Tre regni vicini popolati di re e regine, principi e principesse, ma anche di vecchie lavandaie, artisti circensi, streghe, orchi e mostri, dove le favole diventano nere e i sogni si trasformano in incubi.
C’è la Regina di Selvascura, bella e disperata perché non riesce ad avere figli, e a nulla valgono i tentativi del Re che l’ama tanto per distrarla e renderla felice, perché dovrà arrivare a morire per farlo e scambiare la sua vita con quella del suo erede tanto egoisticamente voluto dall’amata moglie. Non importa se dovrà affrontare un drago marino e strappargli il cuore restandone ucciso, perché quel cuore, cucinato da un vergine e mangiato dalla regina, renderà lei, e la vergine stessa, gravide in una sola notte e madri in quattro giorni.
C’è il Re di Roccaforte, fissato con il sesso con chiunque e ad ogni ora, che si invaghisce di una voce che canta perché appartiene, ne è certo, a una bellissima fanciulla che vuole nel suo letto. Invece è di una delle due vecchie sorelle lavandaie che però l’occasione non se la vogliono far sfuggire, una in particolare, che si fa incollare pelle e seni cadenti dalla sorella per ingannare al buio quel re erotomane e trarne vantaggio. E lo avrà, ma non per molto e ad un prezzo troppo alto.

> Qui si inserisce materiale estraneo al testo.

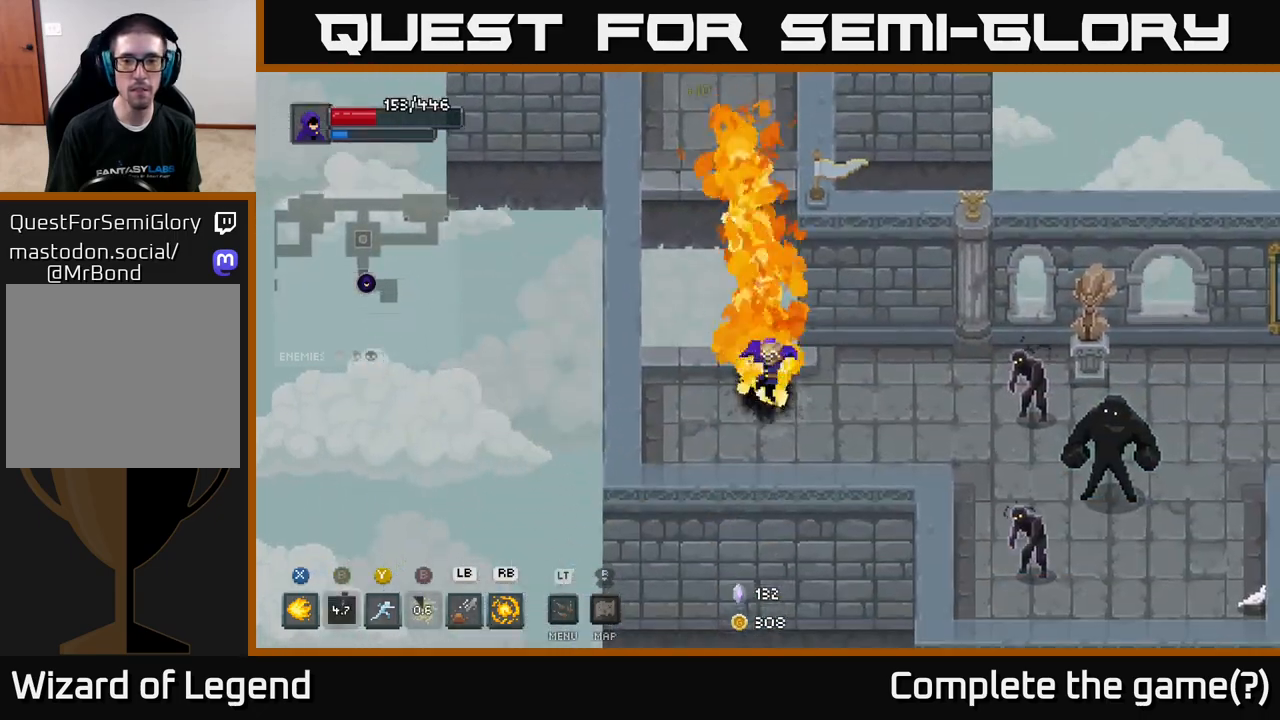
{"buttons": [], "left_stick": "right", "right_stick": "center", "events": [[67, "left_stick", "right"], [283, "B", "down"], [367, "B", "up"]]}
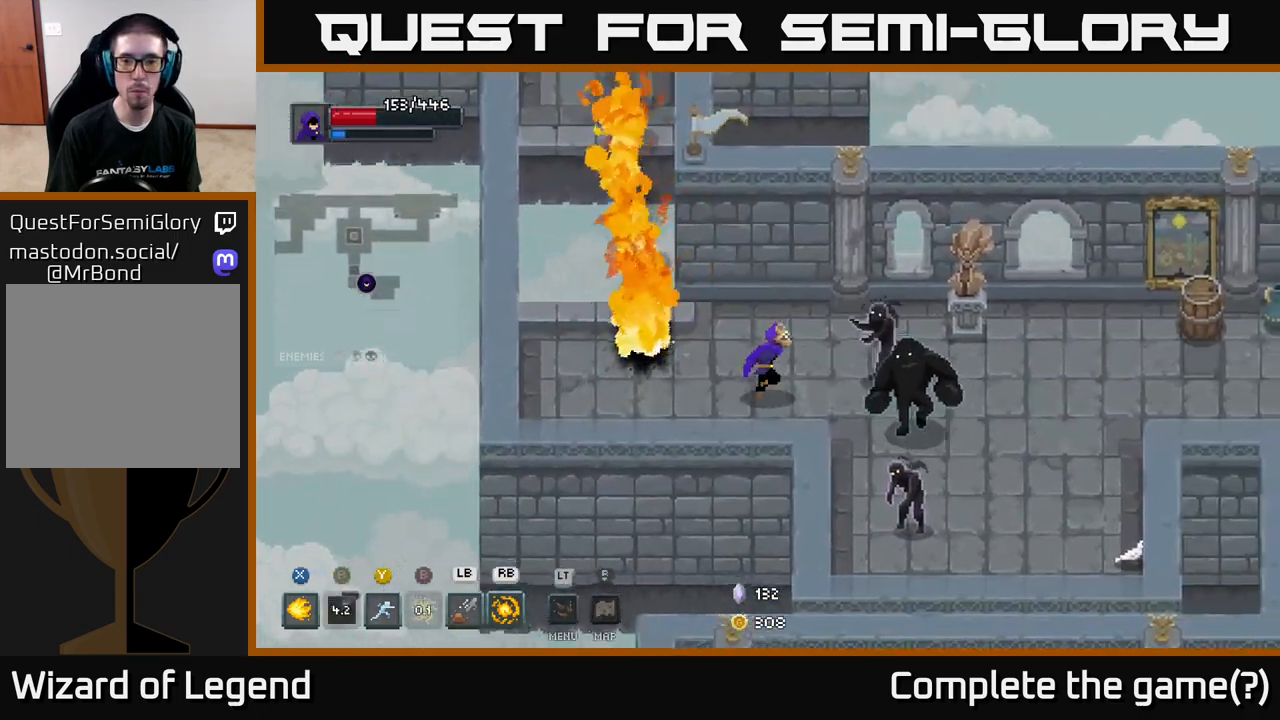
{"buttons": [], "left_stick": "right", "right_stick": "center", "events": [[117, "Y", "down"], [233, "Y", "up"], [400, "A", "down"], [483, "A", "up"]]}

E poi c’è il Re di Altomonte che ha una figlia da sposare anche se a lui poco importa chi la porterà all’altare o su una montagna sperduta, sia pure un orco: lui è preso solo dalla sua pulce che gli salta da una mano all’altra e poi cresce, nutrita ad amore e bistecche al sangue, a tal punto che sembra un armadillo e alla sua morte il re sarà così disperato da conservarne la pelle e usarla al posto della spada per un torneo-indovinello il cui vincitore sposerà la figlia.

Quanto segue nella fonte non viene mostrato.